■ **Action item**: Your answer is every line of the material below in which the string "Road" occurs.

■ **Provided information**:

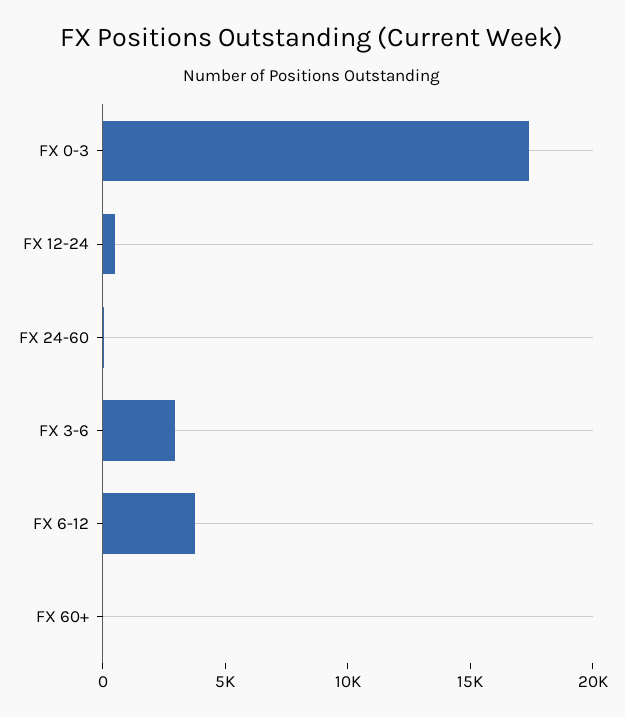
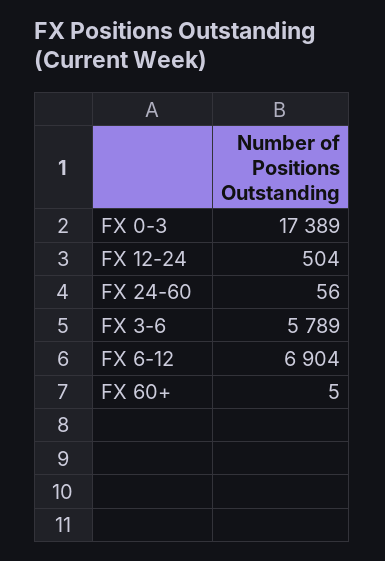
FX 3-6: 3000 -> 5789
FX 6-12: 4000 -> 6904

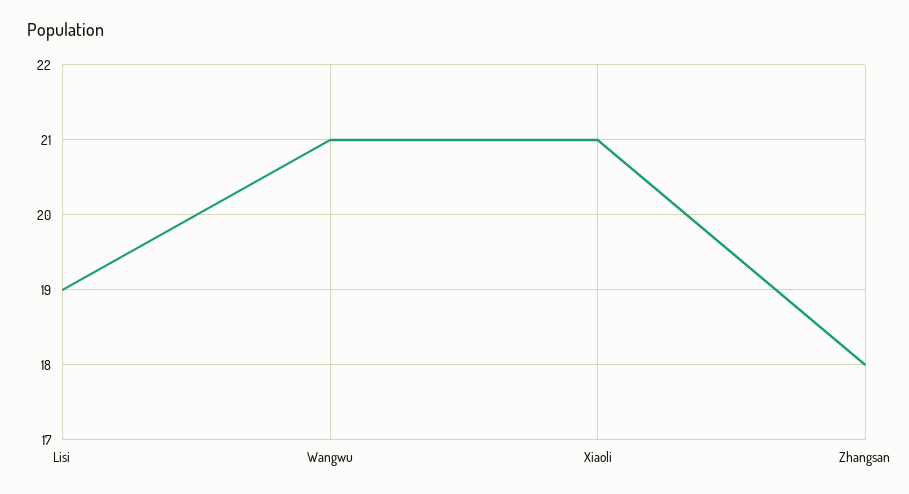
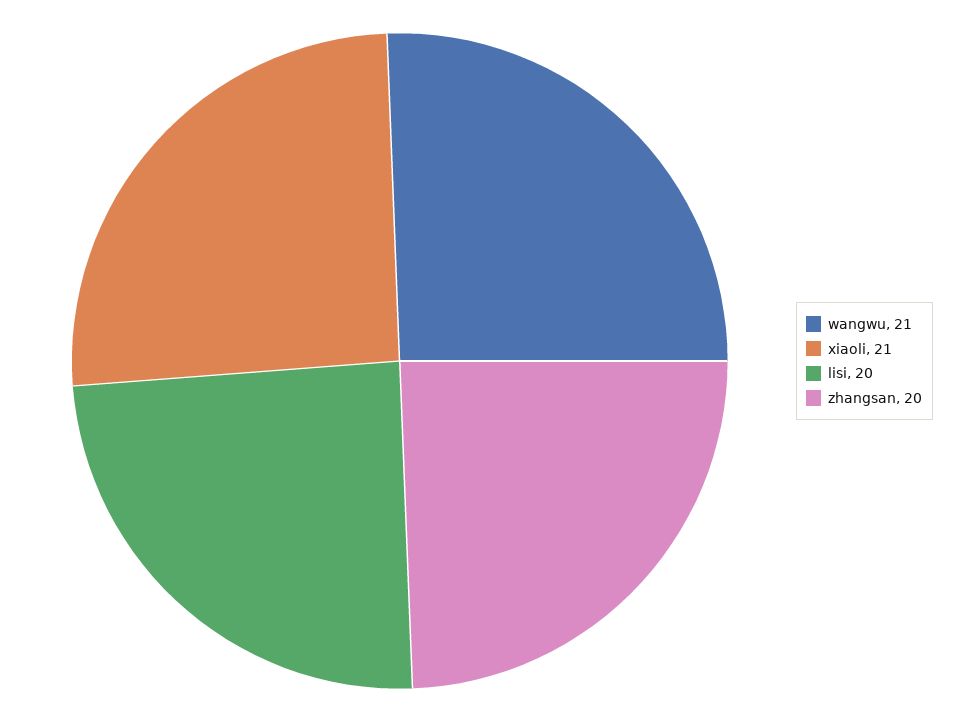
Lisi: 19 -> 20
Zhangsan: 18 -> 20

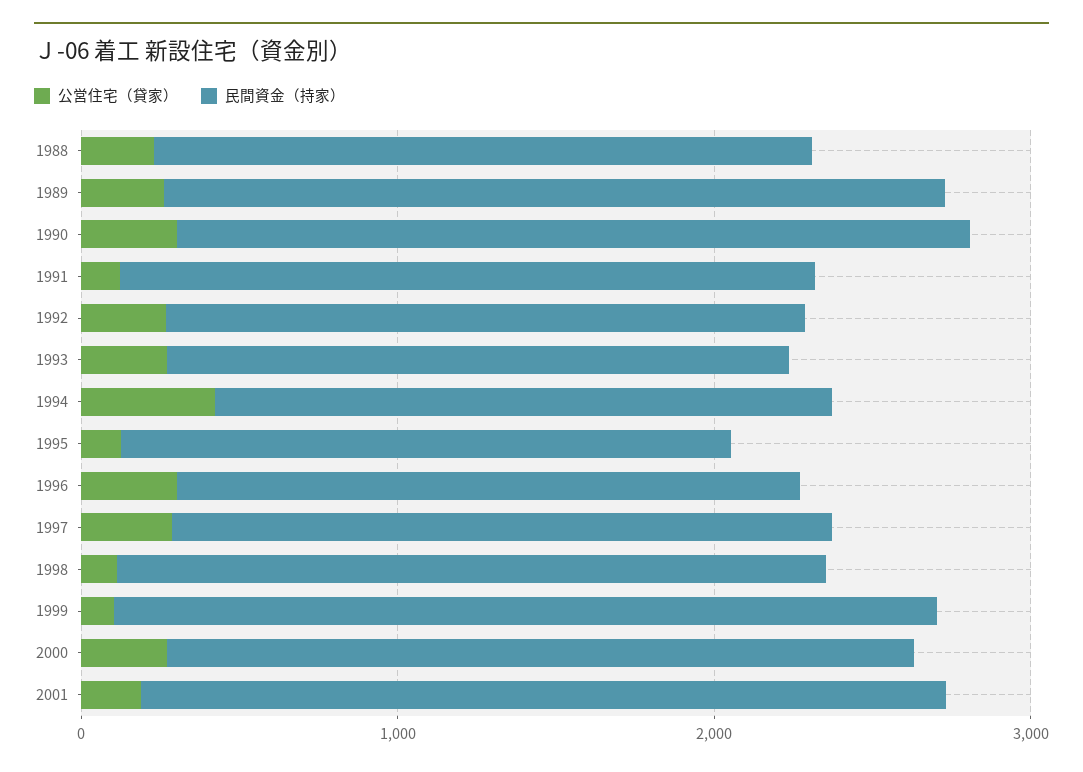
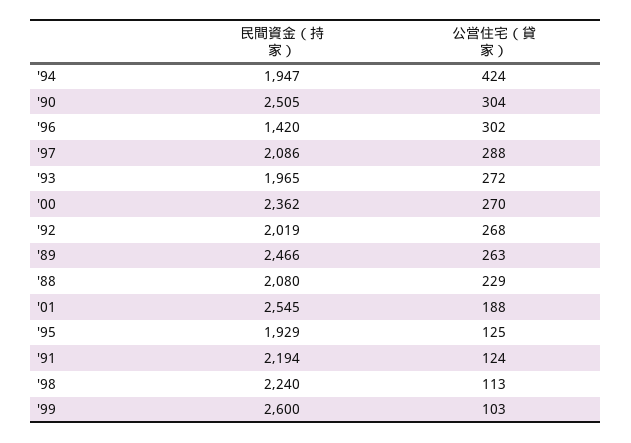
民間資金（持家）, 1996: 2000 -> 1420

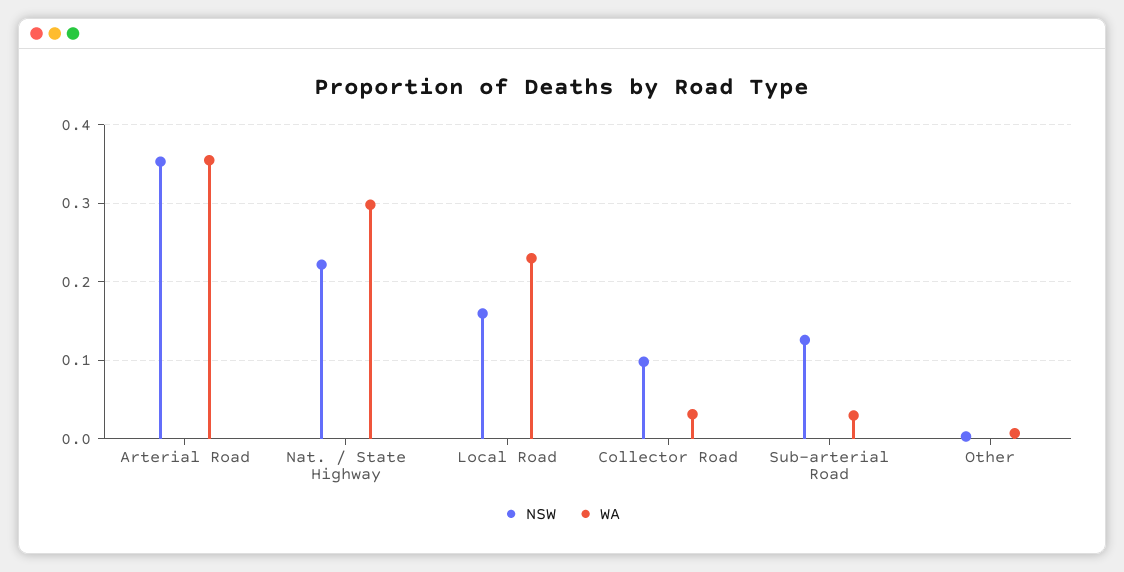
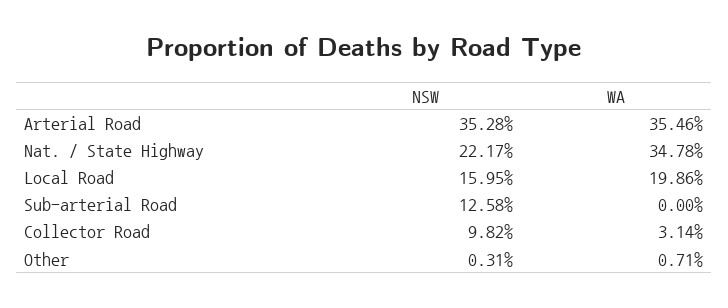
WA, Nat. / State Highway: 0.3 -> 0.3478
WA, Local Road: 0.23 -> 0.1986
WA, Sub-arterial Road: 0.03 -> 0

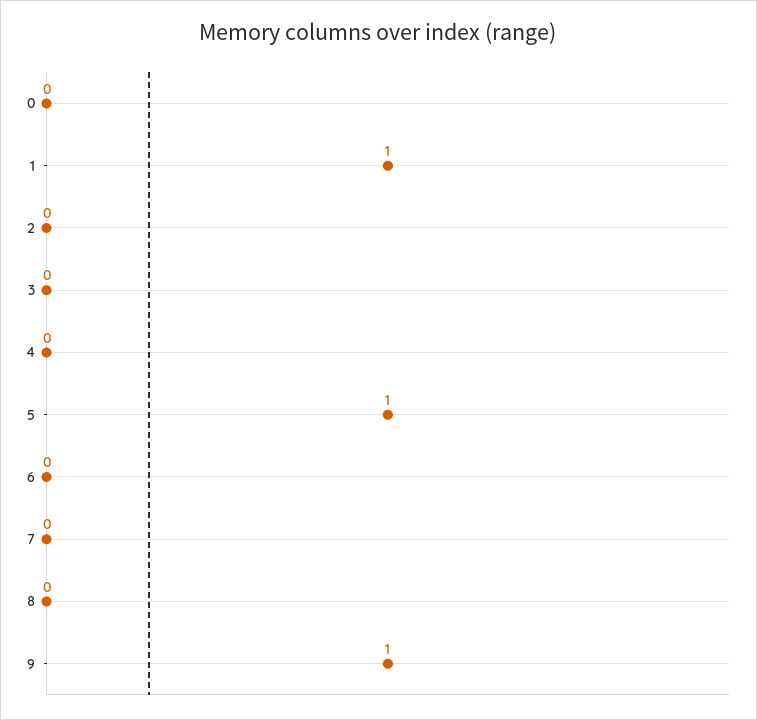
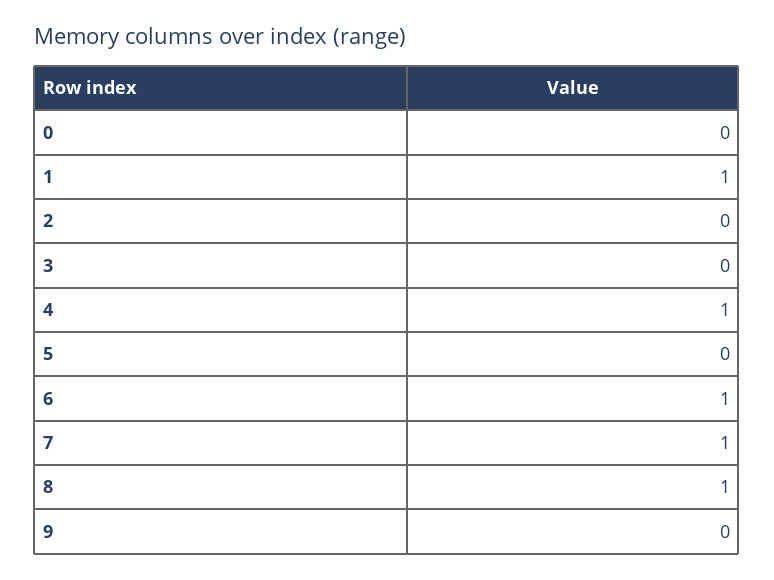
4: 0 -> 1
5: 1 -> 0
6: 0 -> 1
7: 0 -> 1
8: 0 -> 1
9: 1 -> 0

■ **Reply**:
WA, Local Road: 0.23 -> 0.1986
WA, Sub-arterial Road: 0.03 -> 0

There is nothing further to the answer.